▸ Task requirements
The data below is to be repeated in full, exactly as shown.

▸ Material for this exercise

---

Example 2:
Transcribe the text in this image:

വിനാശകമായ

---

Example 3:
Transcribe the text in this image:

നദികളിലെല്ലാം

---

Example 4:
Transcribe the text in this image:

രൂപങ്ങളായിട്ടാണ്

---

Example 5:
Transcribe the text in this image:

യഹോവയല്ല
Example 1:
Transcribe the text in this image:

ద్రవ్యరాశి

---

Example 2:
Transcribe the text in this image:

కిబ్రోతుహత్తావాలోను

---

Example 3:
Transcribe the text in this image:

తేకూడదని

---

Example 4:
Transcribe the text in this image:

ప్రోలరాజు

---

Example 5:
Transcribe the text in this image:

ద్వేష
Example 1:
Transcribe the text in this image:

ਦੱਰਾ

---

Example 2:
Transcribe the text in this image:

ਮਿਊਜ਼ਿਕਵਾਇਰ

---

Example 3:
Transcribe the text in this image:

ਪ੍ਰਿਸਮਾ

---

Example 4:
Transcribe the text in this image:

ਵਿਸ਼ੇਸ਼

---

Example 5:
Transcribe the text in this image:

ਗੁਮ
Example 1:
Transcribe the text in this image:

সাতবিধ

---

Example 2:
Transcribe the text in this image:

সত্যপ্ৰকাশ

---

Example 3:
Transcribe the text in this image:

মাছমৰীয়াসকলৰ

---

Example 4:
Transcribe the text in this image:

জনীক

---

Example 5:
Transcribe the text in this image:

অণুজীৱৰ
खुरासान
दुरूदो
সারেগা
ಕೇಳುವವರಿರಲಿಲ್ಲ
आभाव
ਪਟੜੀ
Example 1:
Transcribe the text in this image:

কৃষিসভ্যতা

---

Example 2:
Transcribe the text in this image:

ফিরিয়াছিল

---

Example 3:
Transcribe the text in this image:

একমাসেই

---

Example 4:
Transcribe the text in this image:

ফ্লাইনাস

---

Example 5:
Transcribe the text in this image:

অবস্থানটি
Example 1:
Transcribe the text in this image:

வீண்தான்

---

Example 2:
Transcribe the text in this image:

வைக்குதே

▸ Answer for the task
---

Example 2:
Transcribe the text in this image:

വിനാശകമായ

---

Example 3:
Transcribe the text in this image:

നദികളിലെല്ലാം

---

Example 4:
Transcribe the text in this image:

രൂപങ്ങളായിട്ടാണ്

---

Example 5:
Transcribe the text in this image:

യഹോവയല്ല
Example 1:
Transcribe the text in this image:

ద్రవ్యరాశి

---

Example 2:
Transcribe the text in this image:

కిబ్రోతుహత్తావాలోను

---

Example 3:
Transcribe the text in this image:

తేకూడదని

---

Example 4:
Transcribe the text in this image:

ప్రోలరాజు

---

Example 5:
Transcribe the text in this image:

ద్వేష
Example 1:
Transcribe the text in this image:

ਦੱਰਾ

---

Example 2:
Transcribe the text in this image:

ਮਿਊਜ਼ਿਕਵਾਇਰ

---

Example 3:
Transcribe the text in this image:

ਪ੍ਰਿਸਮਾ

---

Example 4:
Transcribe the text in this image:

ਵਿਸ਼ੇਸ਼

---

Example 5:
Transcribe the text in this image:

ਗੁਮ
Example 1:
Transcribe the text in this image:

সাতবিধ

---

Example 2:
Transcribe the text in this image:

সত্যপ্ৰকাশ

---

Example 3:
Transcribe the text in this image:

মাছমৰীয়াসকলৰ

---

Example 4:
Transcribe the text in this image:

জনীক

---

Example 5:
Transcribe the text in this image:

অণুজীৱৰ
खुरासान
दुरूदो
সারেগা
ಕೇಳುವವರಿರಲಿಲ್ಲ
आभाव
ਪਟੜੀ
Example 1:
Transcribe the text in this image:

কৃষিসভ্যতা

---

Example 2:
Transcribe the text in this image:

ফিরিয়াছিল

---

Example 3:
Transcribe the text in this image:

একমাসেই

---

Example 4:
Transcribe the text in this image:

ফ্লাইনাস

---

Example 5:
Transcribe the text in this image:

অবস্থানটি
Example 1:
Transcribe the text in this image:

வீண்தான்

---

Example 2:
Transcribe the text in this image:

வைக்குதே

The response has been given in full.